Bill Sinkin’s Big Love Affair (Isn’t What You Think It Is)
Published: February 12, 2014
“It was a very explosive issue; we caught a lot of flack for even raising it,” says Lanny.
Sinkin’s fight for social and racial justice stemmed from his own battles with prejudice and discrimination. The son of Russian Jewish immigrants, Sinkin faced intolerance during his childhood and was even beat up for his heritage, or as the schoolyard aggressors put it, for “not belonging,” leaving an indelible mark that allowed him to empathize with the struggles experienced by those of other races and religions.
In his mission to cultivate dialogue among cultures, Sinkin and local Palestinian poet and author Naomi Shihab Nye hosted Jewish-Arab potluck dinners at the Institute of Texan Cultures and the Mexican Cultural Institute, featuring music, traditional food and a seating arrangement that purposefully mixed the families together. (“You never know anybody, really, until you break bread with him,” Sinkin previously wrote.)
“We urged everyone to sit at tables with people they did not know and visit, as friends,” recalls Shihab Nye in an e-mail message sent from overseas. “It just mattered to both of us that people meet one another as human beings more often and share their likenesses and similar hopes—all about mutual respect.”
Shihab Nye and Sinkin shared in the notion that “peace is far too important to be left to politicians” and she says the gatherings helped give them both hope that peace among the groups could someday be achieved.

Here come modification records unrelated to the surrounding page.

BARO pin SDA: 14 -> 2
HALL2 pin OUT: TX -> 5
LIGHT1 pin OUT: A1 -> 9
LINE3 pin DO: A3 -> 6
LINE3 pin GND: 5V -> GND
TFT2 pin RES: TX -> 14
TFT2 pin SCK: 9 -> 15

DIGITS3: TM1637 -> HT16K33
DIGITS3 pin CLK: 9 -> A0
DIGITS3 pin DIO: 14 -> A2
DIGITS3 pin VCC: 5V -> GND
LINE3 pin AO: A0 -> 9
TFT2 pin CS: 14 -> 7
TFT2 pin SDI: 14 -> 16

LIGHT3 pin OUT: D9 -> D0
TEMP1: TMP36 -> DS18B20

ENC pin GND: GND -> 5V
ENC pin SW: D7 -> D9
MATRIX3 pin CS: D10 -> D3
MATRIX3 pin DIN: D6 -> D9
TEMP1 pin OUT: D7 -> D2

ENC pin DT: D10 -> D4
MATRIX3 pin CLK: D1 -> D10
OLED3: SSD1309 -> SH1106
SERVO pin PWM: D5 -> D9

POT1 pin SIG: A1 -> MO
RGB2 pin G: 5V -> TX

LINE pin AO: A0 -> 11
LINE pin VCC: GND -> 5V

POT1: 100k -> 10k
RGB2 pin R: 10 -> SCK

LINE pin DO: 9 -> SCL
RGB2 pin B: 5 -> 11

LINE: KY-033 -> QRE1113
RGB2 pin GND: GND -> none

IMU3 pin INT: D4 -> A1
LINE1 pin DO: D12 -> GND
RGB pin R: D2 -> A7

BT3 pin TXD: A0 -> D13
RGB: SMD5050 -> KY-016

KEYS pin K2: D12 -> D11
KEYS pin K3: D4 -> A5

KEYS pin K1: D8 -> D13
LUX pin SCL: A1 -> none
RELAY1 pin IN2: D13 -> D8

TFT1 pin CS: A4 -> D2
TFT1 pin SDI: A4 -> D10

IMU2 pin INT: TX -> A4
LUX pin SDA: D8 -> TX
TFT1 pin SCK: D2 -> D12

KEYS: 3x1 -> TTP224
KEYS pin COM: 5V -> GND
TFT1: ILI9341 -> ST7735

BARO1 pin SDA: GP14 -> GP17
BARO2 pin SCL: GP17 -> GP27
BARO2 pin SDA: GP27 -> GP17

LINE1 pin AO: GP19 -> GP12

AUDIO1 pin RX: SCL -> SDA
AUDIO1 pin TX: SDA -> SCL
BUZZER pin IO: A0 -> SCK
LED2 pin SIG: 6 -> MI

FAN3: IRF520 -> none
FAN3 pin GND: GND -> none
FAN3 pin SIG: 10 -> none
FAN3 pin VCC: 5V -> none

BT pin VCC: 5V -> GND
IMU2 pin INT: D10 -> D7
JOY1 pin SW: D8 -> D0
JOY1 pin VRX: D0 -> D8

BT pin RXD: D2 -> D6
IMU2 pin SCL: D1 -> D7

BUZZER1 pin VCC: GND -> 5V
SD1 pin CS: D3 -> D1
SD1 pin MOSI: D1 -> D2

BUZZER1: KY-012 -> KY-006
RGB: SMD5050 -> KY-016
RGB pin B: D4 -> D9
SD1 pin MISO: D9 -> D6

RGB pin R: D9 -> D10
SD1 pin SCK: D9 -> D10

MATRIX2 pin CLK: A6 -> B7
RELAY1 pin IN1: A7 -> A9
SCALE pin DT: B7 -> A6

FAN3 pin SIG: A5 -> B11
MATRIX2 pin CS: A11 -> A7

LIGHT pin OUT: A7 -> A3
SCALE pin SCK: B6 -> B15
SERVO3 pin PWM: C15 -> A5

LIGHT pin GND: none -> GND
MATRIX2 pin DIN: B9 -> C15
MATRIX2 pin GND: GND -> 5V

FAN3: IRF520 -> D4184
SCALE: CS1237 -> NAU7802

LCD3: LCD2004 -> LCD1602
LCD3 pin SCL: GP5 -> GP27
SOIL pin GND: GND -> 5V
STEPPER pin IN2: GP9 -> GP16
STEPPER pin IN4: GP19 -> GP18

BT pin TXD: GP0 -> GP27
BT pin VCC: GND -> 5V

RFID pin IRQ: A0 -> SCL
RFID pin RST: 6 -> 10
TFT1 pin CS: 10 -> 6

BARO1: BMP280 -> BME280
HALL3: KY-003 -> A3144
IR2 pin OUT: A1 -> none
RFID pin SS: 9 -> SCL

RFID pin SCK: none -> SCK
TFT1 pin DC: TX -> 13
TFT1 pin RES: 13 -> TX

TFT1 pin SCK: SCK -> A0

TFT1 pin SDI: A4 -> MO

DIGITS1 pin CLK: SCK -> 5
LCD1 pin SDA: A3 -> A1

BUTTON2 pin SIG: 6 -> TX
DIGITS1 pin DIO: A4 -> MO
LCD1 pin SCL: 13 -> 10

“Bill Sinkin was a positive force field. He beamed optimism and possibility. He didn’t shy away from hard labor to get something done. It doesn’t surprise me at all that he loved solar energy because he was such a massive beacon of light himself,” says Shihab Nye. “… And someday if there is more peace, it will bounce off his light panel.”
Sinkin’s reputation for reaching across the aisle found its way into the political sphere as well. With a deep love for politics, Sinkin worked for the Democratic Party on every presidential campaign since Franklin D. Roosevelt’s, and served as a precinct chair in Alamo Heights for most of his life.
Close family friend, former U.S. Congressman Charlie Gonzalez (son of Henry B. Gonzalez) says Sinkin not only supported their campaigns financially, but offered precious policy guidance, especially in the areas of finance, economic development and public projects.
“It was his advice and counsel that was invaluable. You could always count on Mr. Sinkin to sit down with you and give you his opinion of things, knowing you’d come out with greater insight. In fact, I don’t know very many elected officials that didn’t have Bill Sinkin on their Kitchen Cabinet [an informal circle of political advisers],” Gonzalez tells the Current.
“If you knew him personally or not, I guarantee you his advice found its way into public policy,” says Gonzalez, “I can assure you, Mr. Sinkin had tremendous input.”
Aside from being in the ear of local officials as an informal adviser, Sinkin took on his own major public works project. Dubbed the “Sun King” by admirers, Sinkin early on encouraged solar energy, having the foresight to understand its potential to loosen our dependency on fossil fuels.